A Pratical Tip To Validate Your Approach

data science tableau check

I have just enrolled in a Data Science course on Udemy  and I learned good stuff.

How was the A/B test « Number Of Product » ? Easy or difficult ?

Here is the result I found.

data science tableau check bar chart

I think you noticed there was something bizarre. There is an anomaly. We imagine that the more the client has products, the more the client is satisfied with the bank so this type of clients should stay in the bank.

In the first 2 bars we can see that a client who has 1 product is more likely to leave the bank than a client who has 2 products. But when a client has 3 or 4 products, we see a huge rate of clients leaving the bank.

Look, there is a little bizarre detail. In the 2nd bar, we can’t see the « Exited » label. This is because there is no place in the orange part to put the text. To make it simpler, we’ll remove the label « Exited ». Drag and drop on the « Exited » text label to the outside.

data science tableau check bar chart

data science tableau check bar chart

Perfect, we can read the percentages. On the 1st bar, we can see that among the client that have 1 products, 28% left the bank. On the 2nd bar, we can see that among clients who have 2 products, 8% left the bank. This show us that clients who have 1 products are more likely to leave the bank than clients with 2 products.

And for the next bars, we observe an anomaly. On the 3rd bar, we can see that among the clients who have 3 products, 83% left the bank. On the 4th bar, we can see that among clients who have 4 products, 100% left the bank. We clearly see that there is a problem and we need to do a deeper analysis to understand what is going on .

As a Data Scientist, we need to explain what happens in bars 3 and 4. Usually when a client has 3 or 4 banking products, that means he/she is satisfied and is loyal to the bank. But in our case, it’s the opposite because there is a high rate of client who left the bank. This is the time to do deeper analysis.

The first thing to analyze is the quality of the data. There is a very big anomaly and it may be because there is something insignificant in our data that disturbs the statistics. For example, it’s possible that when the bank selected these clients in this sample, there were very few clients with 4 products and all those clients with 4 products left the bank.
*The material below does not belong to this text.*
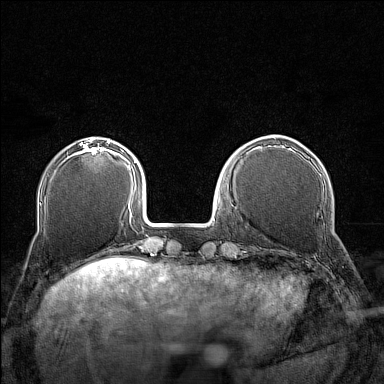
Breast MRI (dynamic contrast-enhanced), one axial slice; dynamic contrast-enhanced series, time point 2 of 7 at this slice position (early post-contrast); 1.5 T; TE 1.8 ms, TR 5 ms; 1 mm slice thickness; 384 × 384 image matrix, field of view 280 × 280 mm. Female patient.
Structures marked on this image (semi-automatic segmentation, software-assisted and operator-edited):
- enhancing-tissue mask used for the functional tumour volume (all voxels passing the contrast-enhancement thresholds inside the analysis volume; usually the tumour): bounding box [x1, y1, x2, y2] px = [74, 143, 107, 155]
Sometimes chance can create anomalies and you have to play attention to these effects of chance because they don’t seem important but they can create false interpretations.

To start, we will check the number of clients with 4 products.

In « Measure », move « Number Of Records » (which gives the number of observations) on « Label ».

data science tableau check bar chart

data science tableau check bar chart

We observe on the first 2 bars than many clients with 1 or 2 products selected for our sample. For clients with 3 or 4 products, we can see that there were fewer clients selected for our sample.

There are 220 clients with 3 products and 60 clients with 4 products. These small number of clients probably explain why we observe these anomalies.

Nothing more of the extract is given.